• _RECORDS FOR THE TASK_:
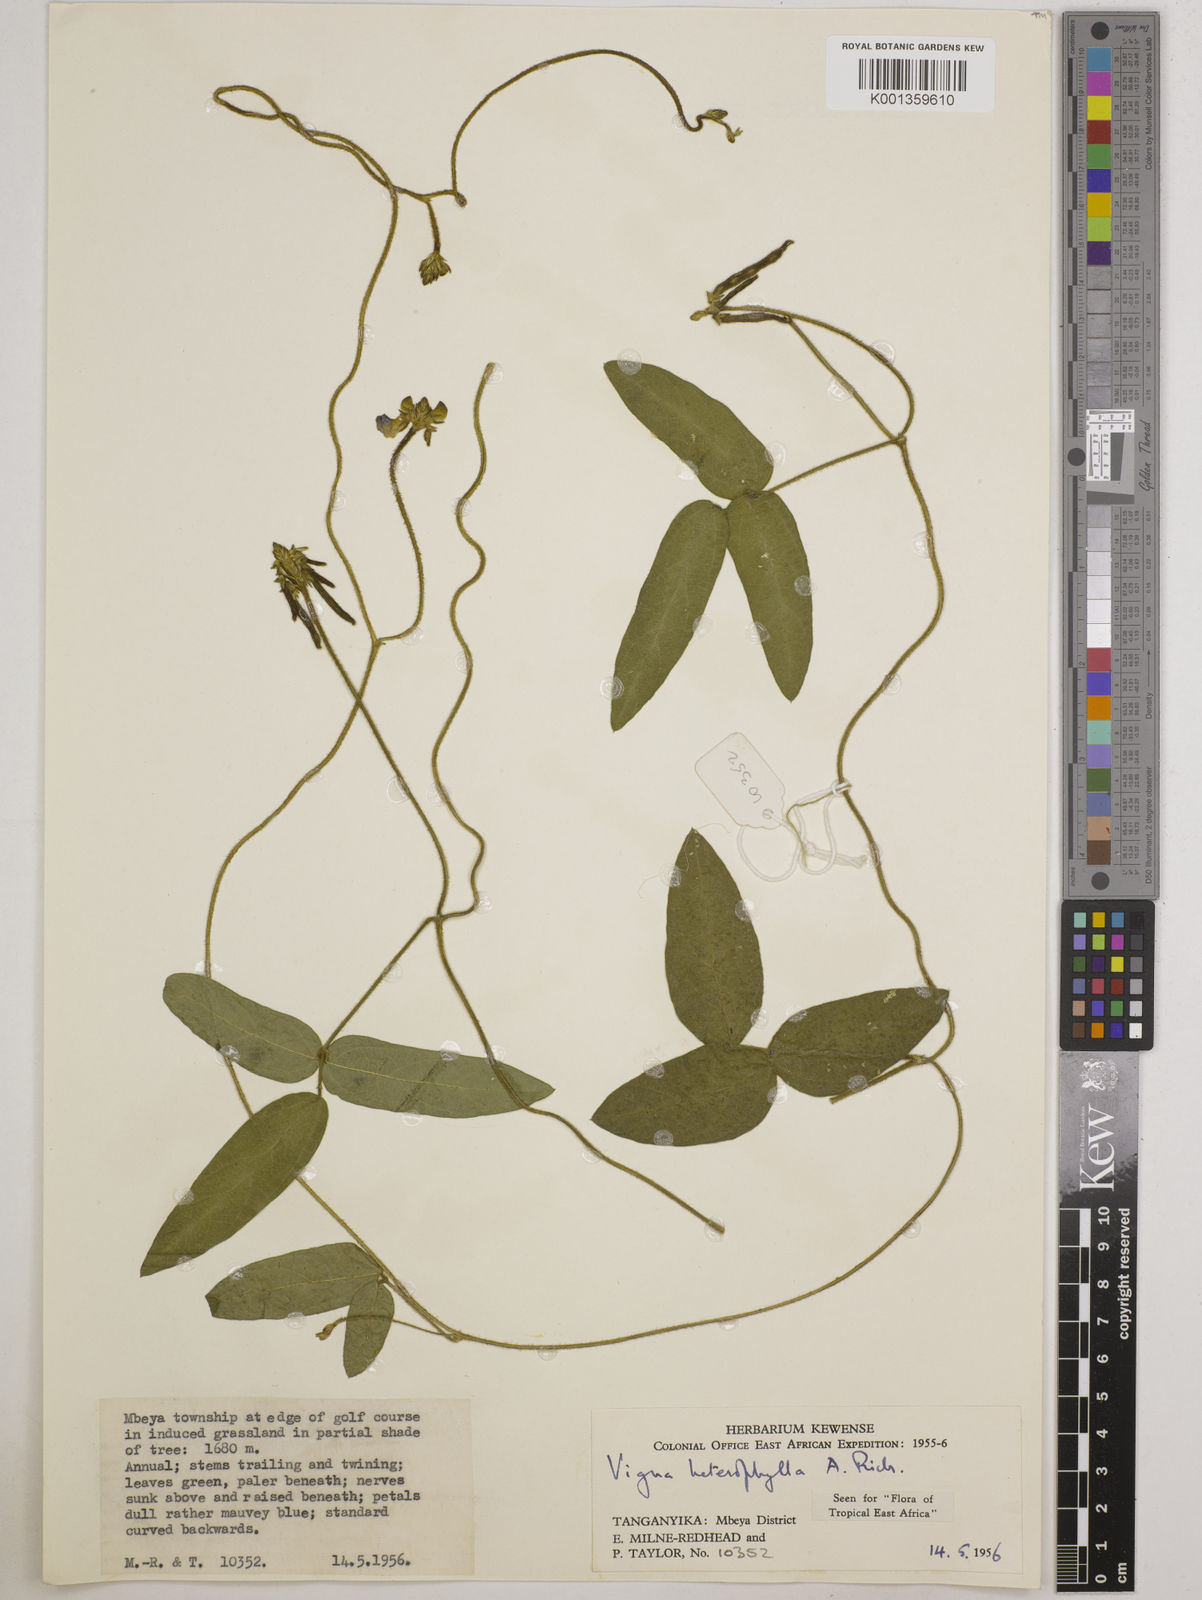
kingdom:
* * *
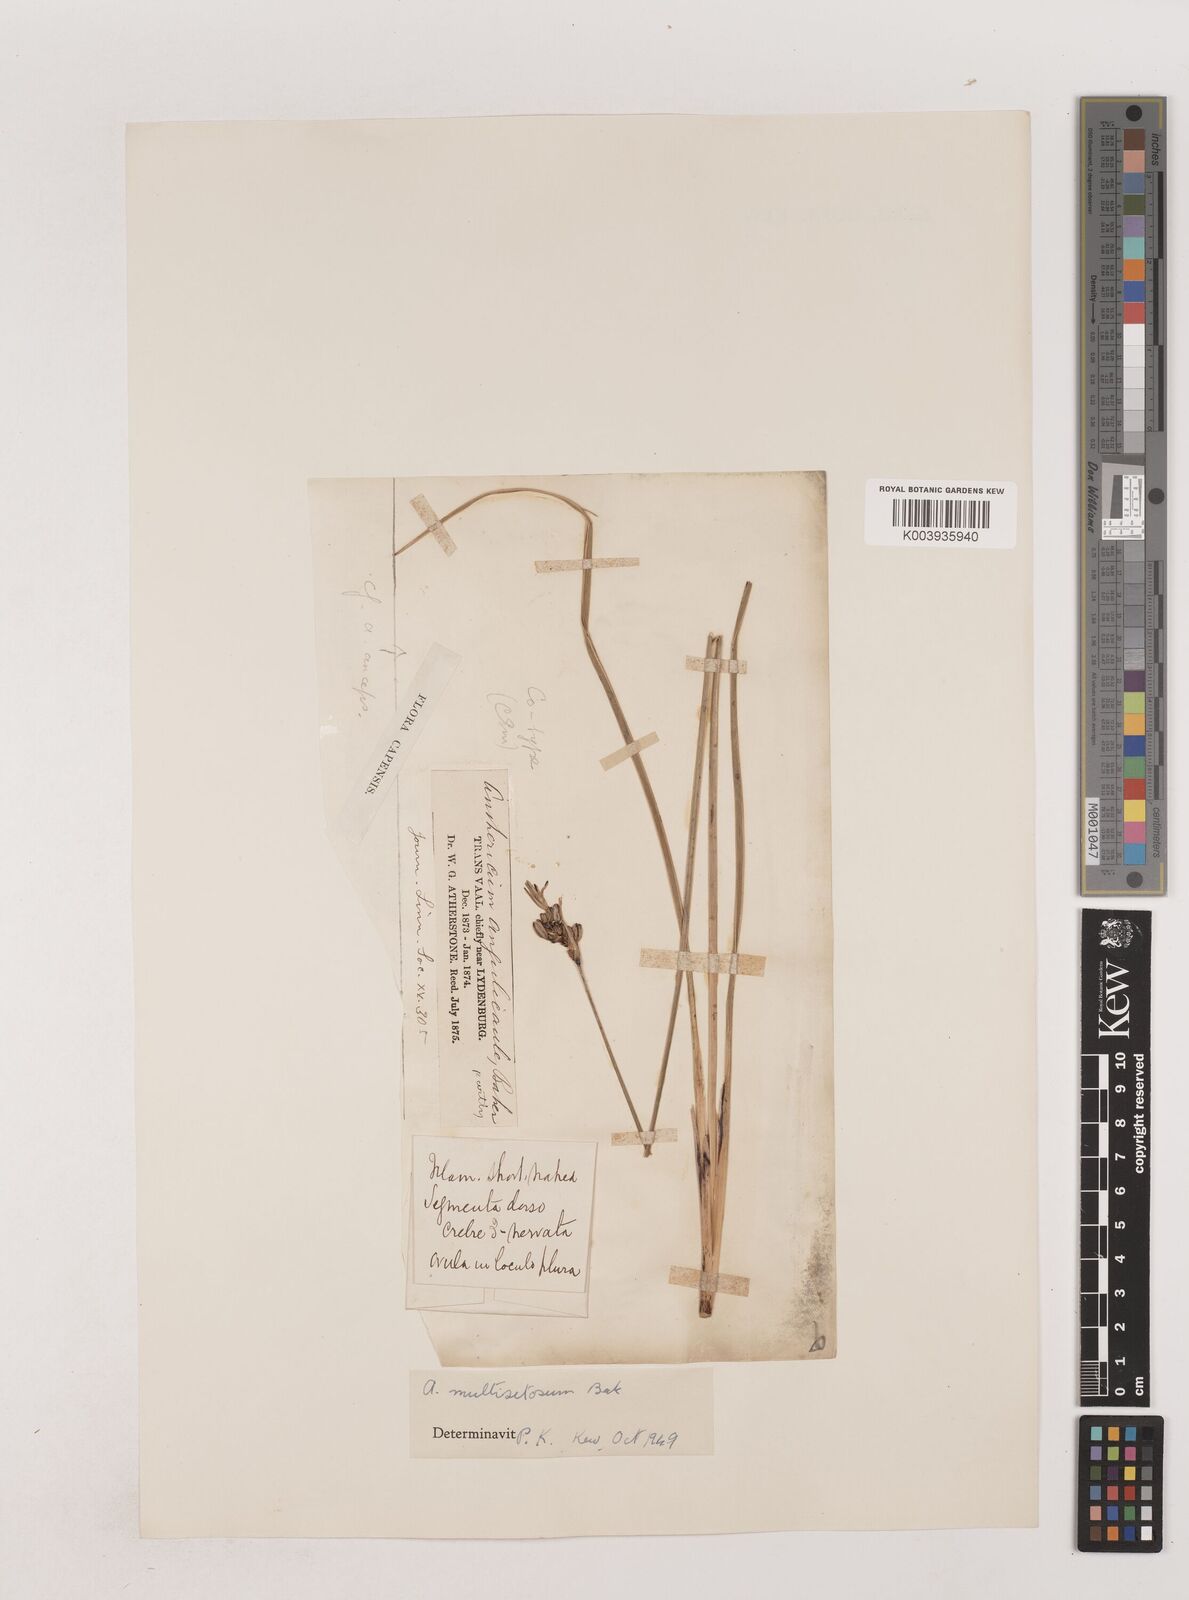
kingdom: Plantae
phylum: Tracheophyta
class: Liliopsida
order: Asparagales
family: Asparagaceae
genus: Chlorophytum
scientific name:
==
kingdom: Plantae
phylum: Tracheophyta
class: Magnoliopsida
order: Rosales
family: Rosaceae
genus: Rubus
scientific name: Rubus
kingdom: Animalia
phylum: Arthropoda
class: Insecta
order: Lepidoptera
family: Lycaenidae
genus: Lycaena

• _WHAT YOU SHOULD DO_:
Can you lay out everything from the line containing "class: Magnoliopsida" down to the line containing "genus: Lycaena" as a Markdown table, with a Number column counting the lines and a Line column holding each one, skipping any blank lines?

• _FULL RESPONSE_:
| Number | Line |
|---|---|
| 1 | class: Magnoliopsida |
| 2 | order: Rosales |
| 3 | family: Rosaceae |
| 4 | genus: Rubus |
| 5 | scientific name: Rubus |
| 6 | kingdom: Animalia |
| 7 | phylum: Arthropoda |
| 8 | class: Insecta |
| 9 | order: Lepidoptera |
| 10 | family: Lycaenidae |
| 11 | genus: Lycaena |